* **PROBLEMS AND TASKS**
• A. Answer these questions about the text on favorite programming tools:
(i) What Rust feature stood out to its writer as a "wow factor"?
(ii) What is the one downside the writer names for CMake?
(iii) Which editor does the text praise for its shortcuts, extensions and themes?
• B. Could you pick up the text on favorite programming tools after its last sentence and carry it further?

* **SOURCE TEXT**
▬▬▬▬▬▬

In terms of a platform/SDK, then 100% Stripe. Their documentation experience, plus the TONS of examples and articles to read always leaves me super happy to work with them. I really wish most platforms/SDKs would put that type of effort in their documentation/examples.
Rust. They had me at comments being compiled and running inline example code. Among all the other nice things the language has to offer, this one stood out as a wow factor big time.
Those who say Ruby is simple have never met Scheme.
Redux Saga, the middleware that turns anarchy into dictatorship in Redux. I would put this first...
As for languages Javascript never ceised to amaze me, every ES proposals, releases, new features, you name it...
Preferred library, React.
For tools, CMake changed my life. Building a project, deploying it, running tests... has been made so easy. I'm now putting CMakeLists everywhere, the only downside is their documentation which I find very unhelpful.
For editors, I would say Visual Studio Code: so many great shortcuts, extensions, themes (thanks god, my eyes can finally rest on a nice dark theme).
For languages, even if it has downsides, I'm still in love with C++. Metaprogramming is really cool, a lot of things to look at to optimize your program (the best part, otherwise I would have been coding in Scheme for their fabulous macros/metaprogramming for a long time).
Svelte JavaScript Framework!
I think that I'll always be enamored by Python. The ability to pull powerful scripts together in just a few lines of code is really amazing to me.

▬▬▬▬▬▬

* **RECORDED INFORMATION**
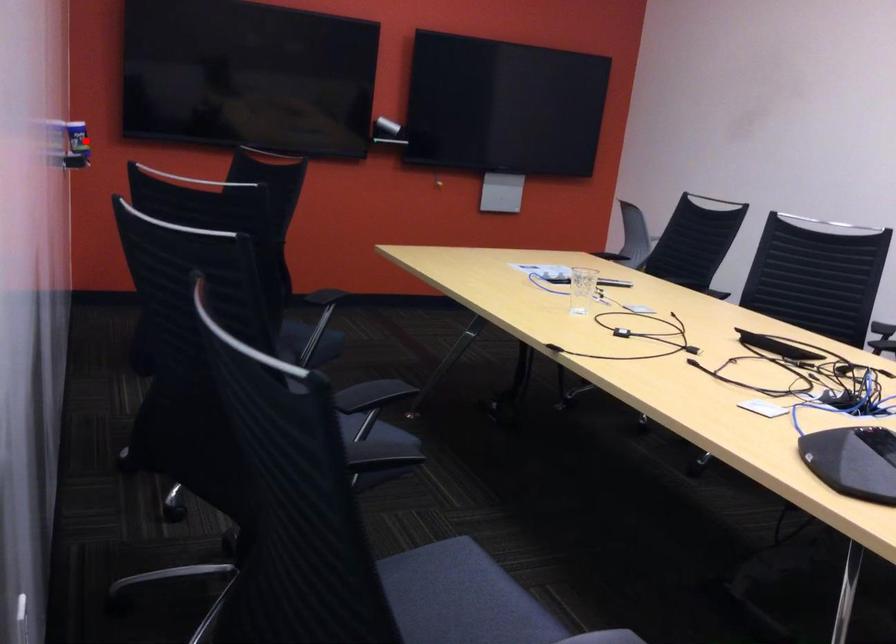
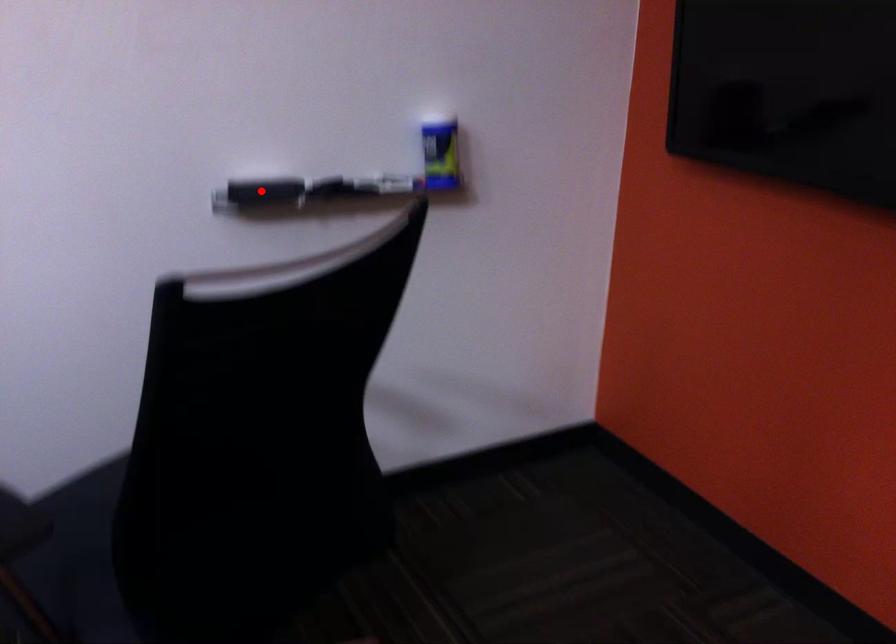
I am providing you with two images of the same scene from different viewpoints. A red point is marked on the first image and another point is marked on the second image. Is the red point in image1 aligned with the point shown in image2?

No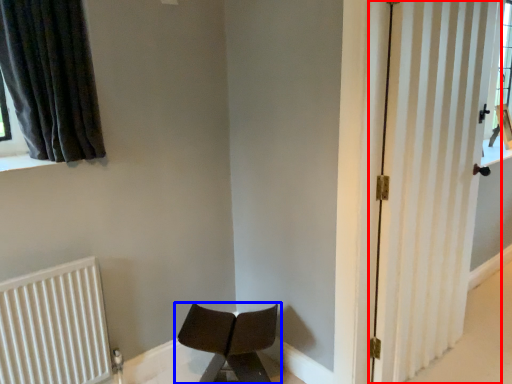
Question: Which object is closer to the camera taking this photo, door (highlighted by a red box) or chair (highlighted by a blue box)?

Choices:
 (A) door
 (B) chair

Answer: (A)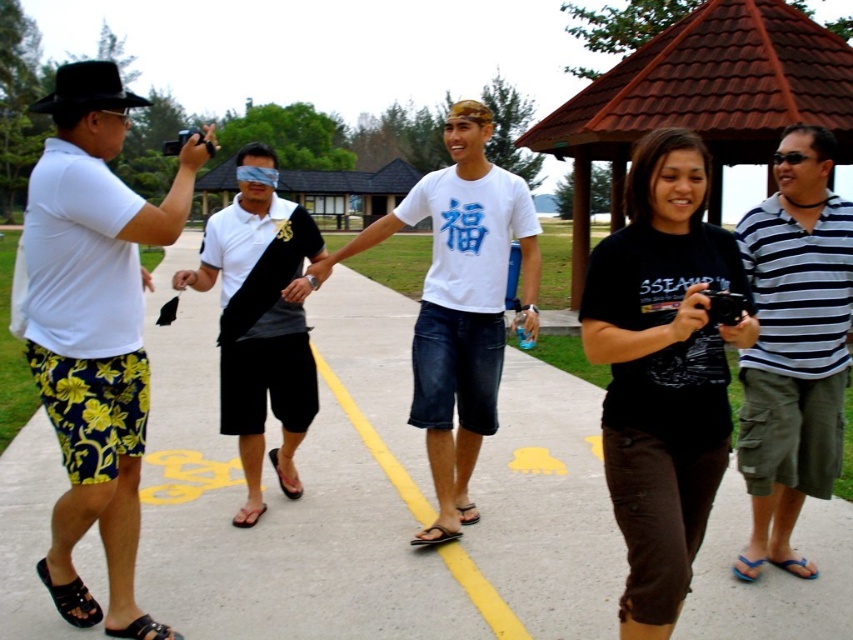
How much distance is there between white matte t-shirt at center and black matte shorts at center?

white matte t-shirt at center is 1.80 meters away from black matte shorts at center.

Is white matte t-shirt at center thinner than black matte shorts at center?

▬▬▬▬▬▬

* **SET OF ANSWERS**
• A.
(i) Comments being compiled and running inline example code.
(ii) Its documentation, which the writer finds very unhelpful.
(iii) Visual Studio Code.

• B.
I'd say Ruby in terms of a simple and expressive language.
I'd say Meteor as a small, but awesome way to develop web applications.
Gohugo
It's so good.
Rust + Cargo. I am simply floored by the thought that the Rust team has put into the tooling.
Ruby - pure simplicity.
Enough said.
For me, it is Asp.Net Core, with Razor Pages raised my interest in 2019. Since, I learned it and wrote some nice web apps.
Elm. The error message quality of the compiler is to this day only matched by Rust. That's my gate-way drug into Haskell.
Ruby.
I can do so much with less amount of code. It's Truly made for developer's happiness.
Dotnet core and the merger of Microsoft and github opened my eyes. It's a beautiful experience.
Zeit Now + NextJS. Specially now with the latest release, its b e a utiful. From start project to CI in no time.
Language: C
Library: Laravel Collection Api or RxJava
Tool: Neovim
Next.js resources and documentation
Vscode
Netlify
This is all I can remember for now
Elixir.
The docs/guides are second to none.
Next.js
JQuery for sure. It made some js concepts understandable for me.